They say not to mix family and money.
Sometimes, though, the stars line up perfectly and selling your house to a family member just makes the right kind of sense. Maybe it’s an old home that has sentimental value, or maybe you just want to give a leg up to a younger relative.
Regardless, having a buyer for your house already lined up keeps your home off Zillow and puts you in a great position.
1. Agree on a price, but stay flexible
In a standard real estate transaction, the buyer and seller are on opposing teams. They both want to come out on top—or at least with most of their demands met. When your buyer is a friend or family member, though, you don’t have the luxury of thinking like that.
If both parties value the relationship, it’s a smart idea to get everything in writing and have both an inspection and an appraisal done fairly early into the process, preferably as soon as the buyer gets pre-approved by their lender and knows their spending limit.
An inspection protects the buyer from ending up with a lemon. It’s generally one of several contingencies put in place with the initial sale contract, but when the seller and buyer are friendly, it’s an easy thing to skip, potentially at the cost of hurt feelings.
An appraisal, meanwhile, will be required by the buyer’s lender to make sure the home is worth more than the loan amount. Sometimes, the numbers come in higher or lower than expected, especially if a realtor with knowledge of the market wasn’t involved in the pricing, as is common with sales to relatives.
Though the result doesn’t always have an impact on the sale, it would be wise for both parties to be flexible once the results come in. Otherwise, things may get tense.
2. Selling your home to family below market value can get tricky
In some situations, the seller might want this transaction to look less like a sale and more like a gift. This can be more complicated than it seems, though.

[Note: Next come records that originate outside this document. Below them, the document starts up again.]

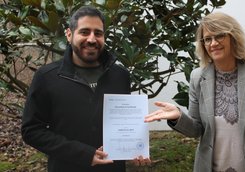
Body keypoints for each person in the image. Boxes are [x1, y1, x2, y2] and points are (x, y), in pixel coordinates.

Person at [145, 12, 245, 172]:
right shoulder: (197, 77)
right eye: (207, 39)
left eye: (219, 36)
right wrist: (178, 116)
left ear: (233, 38)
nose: (213, 43)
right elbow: (196, 129)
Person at [21, 6, 150, 172]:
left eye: (98, 33)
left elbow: (123, 121)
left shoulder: (120, 75)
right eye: (84, 32)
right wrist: (84, 154)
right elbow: (31, 130)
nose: (91, 39)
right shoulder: (47, 77)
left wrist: (134, 148)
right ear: (69, 34)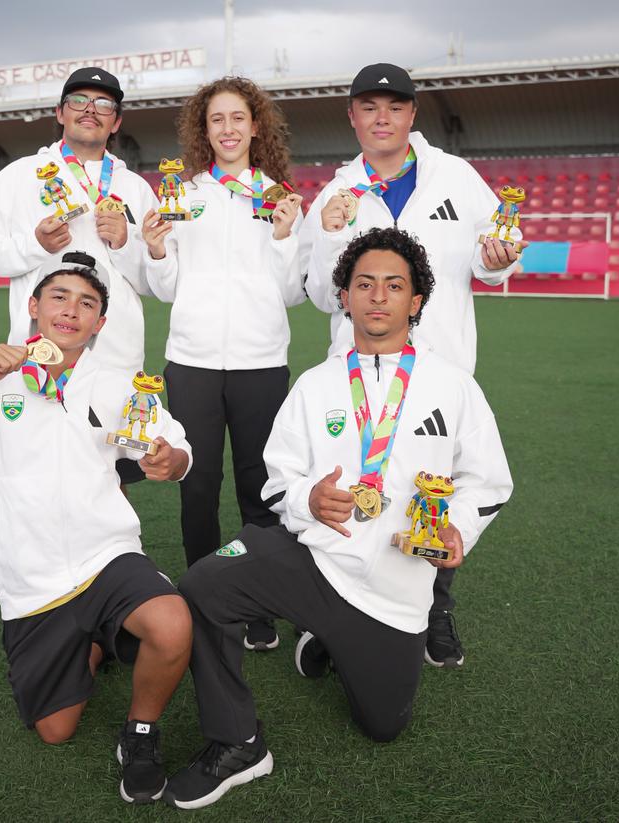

Sell the home more than 25% below market value, and it’s likely the buyer will get hit with a gift tax courtesy of Uncle Sam. There are a few alternative options, though:
- Sell the home at only a slight loss, but give the relative the maximum allowable tax-free gift ($13,000) each year until the agreed upon amount is reached.
- File a quitclaim deed to add the buyer’s name to the title. These are the simplest way to transfer property, but they’re generally not used when money is exchanging hands. If the seller still does want to be paid, the buyer will have to take out a home equity loan to pay the seller.
- Go the seller financing route. This option cuts out the lender entirely and puts the seller in their stead. While it can mean excellent rates and terms for the buyer,
3. Stay on the IRS’ good side
The IRS likes to keep a close eye on transactions that take place between relatives, and for good reason. When the buyer and the seller are on the same side, it’s a lot more likely for funny business to go down. That funny business often takes the shape of fake tax deductible losses or fake short sales.
As far as the IRS is concerned, you can sell your property at a loss to a family member all you want, but you can’t take a deduction on the loss, and you can’t sell the property for less than you owe to the bank.
For some helpful examples, this is a good resource.
4. Swap your realtor for a lawyer
While you can probably skip the realtor, a qualified real estate attorney is going to be your best friend if you’re planning on selling a house to a family member. A lawyer will be able to fill in the gaps in the process that a realtor would generally have helped fill for you, like getting the right paperwork and lining up the title search and transfer.
They’ll also have a much clearer idea of your options and be able to make recommendations with your goals in mind.